■ TEXTABSCHNITT
* * * * *

Tippfehler und Kapitellängen

Interessant sind die Mails, die ich ab und an auf die Einträge hier erhalte; natürlich auch wegen deren Inhalte, aber besonders freuen mich oft die Absender. Es ist beinahe ein wenig erschreckend, wer hier alles mitliest.

Da muss ich doppelt aufpassen, damit ich keine Tippfehler einbaue oder Kommas an die falsche Stelle streue. Ein Korrekturleser fürs Memorial – das fehlte mir noch. 😉

Auch dieses Wochenende stand im Zeichen der Renovierungsarbeiten, darum musste »Romanicus« liegen bleiben – jetzt aber geht es weiter mit Kapitel Vier.

In diesem Buch gibt es eher lange Kapitel, im Gegensatz zu früheren Werken. Allerdings bin ich nicht der Meinung, dass die Kapitellänge mit der Professionalität oder der Erfahrung eines Autors zusammenhängen. Die Länge des Kapitels ist nichts weiter als ein variables Stilmittel und sollte lediglich auf den Inhalt des Romans abgestimmt sein.

»Ciara« hatte zunächst sehr viele kurze Kapitel. Doch bei der Überarbeitung war ich nicht zufrieden, es passte nicht. Darum habe ich mich dazu entscheiden, die Geschichte in Tage zu unterteilen, was bei Ciara durch eine relativ lineare Handlung auch kein großes Problem darstellte.

* * * * *

■ EXTRAHIERTE DATEN
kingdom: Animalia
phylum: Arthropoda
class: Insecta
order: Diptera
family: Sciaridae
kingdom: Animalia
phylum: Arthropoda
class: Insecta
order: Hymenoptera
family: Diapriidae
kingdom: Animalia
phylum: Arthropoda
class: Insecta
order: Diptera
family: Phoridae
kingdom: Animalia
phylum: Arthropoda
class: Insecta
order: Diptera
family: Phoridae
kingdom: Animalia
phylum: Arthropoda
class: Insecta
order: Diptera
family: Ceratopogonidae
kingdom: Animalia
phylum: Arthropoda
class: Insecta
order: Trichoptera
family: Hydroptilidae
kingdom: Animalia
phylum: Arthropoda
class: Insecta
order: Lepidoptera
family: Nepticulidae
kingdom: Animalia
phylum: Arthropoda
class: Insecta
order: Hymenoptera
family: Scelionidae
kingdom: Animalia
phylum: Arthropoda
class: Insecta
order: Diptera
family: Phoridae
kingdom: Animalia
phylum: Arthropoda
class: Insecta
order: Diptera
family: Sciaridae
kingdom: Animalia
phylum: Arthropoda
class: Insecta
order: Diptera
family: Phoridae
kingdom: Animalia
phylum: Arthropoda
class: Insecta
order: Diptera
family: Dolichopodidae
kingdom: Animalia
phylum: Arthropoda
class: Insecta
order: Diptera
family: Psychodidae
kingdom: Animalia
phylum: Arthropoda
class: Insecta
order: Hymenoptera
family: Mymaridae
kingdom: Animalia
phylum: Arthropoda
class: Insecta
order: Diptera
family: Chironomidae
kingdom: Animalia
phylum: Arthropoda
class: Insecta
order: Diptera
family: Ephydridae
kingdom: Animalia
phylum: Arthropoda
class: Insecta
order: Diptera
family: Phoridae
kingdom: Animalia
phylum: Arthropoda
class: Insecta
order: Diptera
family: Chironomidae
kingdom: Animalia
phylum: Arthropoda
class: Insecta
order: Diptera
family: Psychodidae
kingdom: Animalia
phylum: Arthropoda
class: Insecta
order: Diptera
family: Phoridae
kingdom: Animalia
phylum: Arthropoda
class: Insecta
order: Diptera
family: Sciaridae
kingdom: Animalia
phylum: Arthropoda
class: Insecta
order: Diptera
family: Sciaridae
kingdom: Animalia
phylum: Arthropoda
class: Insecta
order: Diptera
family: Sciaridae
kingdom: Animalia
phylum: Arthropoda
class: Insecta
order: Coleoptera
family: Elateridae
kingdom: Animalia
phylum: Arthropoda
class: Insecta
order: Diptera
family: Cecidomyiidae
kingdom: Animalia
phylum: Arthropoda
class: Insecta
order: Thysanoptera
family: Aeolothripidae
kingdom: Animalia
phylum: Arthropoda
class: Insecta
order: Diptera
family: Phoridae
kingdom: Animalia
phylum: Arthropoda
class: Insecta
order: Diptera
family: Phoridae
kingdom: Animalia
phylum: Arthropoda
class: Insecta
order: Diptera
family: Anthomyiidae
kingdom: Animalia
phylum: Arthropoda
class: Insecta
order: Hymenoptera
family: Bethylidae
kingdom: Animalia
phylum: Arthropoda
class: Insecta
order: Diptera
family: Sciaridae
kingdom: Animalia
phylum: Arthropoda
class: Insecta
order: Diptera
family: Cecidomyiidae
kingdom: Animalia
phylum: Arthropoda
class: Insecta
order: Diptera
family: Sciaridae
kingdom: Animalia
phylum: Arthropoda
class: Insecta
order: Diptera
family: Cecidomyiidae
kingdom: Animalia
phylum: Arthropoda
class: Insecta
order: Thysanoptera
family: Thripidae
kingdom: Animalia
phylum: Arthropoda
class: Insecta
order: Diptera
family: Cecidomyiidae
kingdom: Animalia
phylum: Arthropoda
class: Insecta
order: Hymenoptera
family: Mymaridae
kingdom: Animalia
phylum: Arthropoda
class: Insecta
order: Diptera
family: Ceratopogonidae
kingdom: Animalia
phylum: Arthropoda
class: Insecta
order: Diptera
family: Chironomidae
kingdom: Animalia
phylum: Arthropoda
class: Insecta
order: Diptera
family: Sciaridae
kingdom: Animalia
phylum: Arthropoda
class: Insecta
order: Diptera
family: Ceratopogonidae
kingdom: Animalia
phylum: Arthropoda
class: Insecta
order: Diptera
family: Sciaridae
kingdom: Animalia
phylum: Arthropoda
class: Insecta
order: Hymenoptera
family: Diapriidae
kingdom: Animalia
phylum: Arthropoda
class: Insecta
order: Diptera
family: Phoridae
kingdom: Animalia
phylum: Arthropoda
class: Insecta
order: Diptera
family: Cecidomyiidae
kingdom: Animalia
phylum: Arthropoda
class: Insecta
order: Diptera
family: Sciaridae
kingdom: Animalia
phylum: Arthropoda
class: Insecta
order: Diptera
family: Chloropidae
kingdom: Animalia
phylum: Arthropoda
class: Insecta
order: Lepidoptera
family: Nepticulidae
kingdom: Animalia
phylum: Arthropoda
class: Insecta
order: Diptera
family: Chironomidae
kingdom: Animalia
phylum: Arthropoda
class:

* * * * *

■ PFLICHTAUFGABEN
1 - Fasse den Absatz des Blogeintrags, der mit „In diesem Buch gibt es eher lange Kapitel“ beginnt, als kurze Liste zusammen und behalte dabei seine wichtigsten Aussagen.
2 - Beantworte anhand des Blogeintrags diese Fragen jeweils kurz:
(a) Womit war das Wochenende ausgefüllt?
(b) Mit welchem Kapitel geht es bei »Romanicus« weiter?
(c) Worin wurde die Geschichte von »Ciara« schließlich unterteilt?
3 - Entnimm bitte dem Blogeintrag den Wortlaut, der mit „Interessant sind die“ beginnt und mit „mit Kapitel Vier.“ endet.

■ ANTWORTEN JE AUFGABE
1 -
- Das Buch hat eher lange Kapitel, anders als frühere Werke.
- Die Kapitellänge hängt nicht mit der Professionalität oder Erfahrung eines Autors zusammen.
- Sie ist ein variables Stilmittel und sollte nur auf den Inhalt des Romans abgestimmt sein.

2 -
(a) Mit Renovierungsarbeiten.
(b) Mit Kapitel Vier.
(c) In Tage.

3 -
Interessant sind die Mails, die ich ab und an auf die Einträge hier erhalte; natürlich auch wegen deren Inhalte, aber besonders freuen mich oft die Absender. Es ist beinahe ein wenig erschreckend, wer hier alles mitliest.

Da muss ich doppelt aufpassen, damit ich keine Tippfehler einbaue oder Kommas an die falsche Stelle streue. Ein Korrekturleser fürs Memorial – das fehlte mir noch. 😉

Auch dieses Wochenende stand im Zeichen der Renovierungsarbeiten, darum musste »Romanicus« liegen bleiben – jetzt aber geht es weiter mit Kapitel Vier.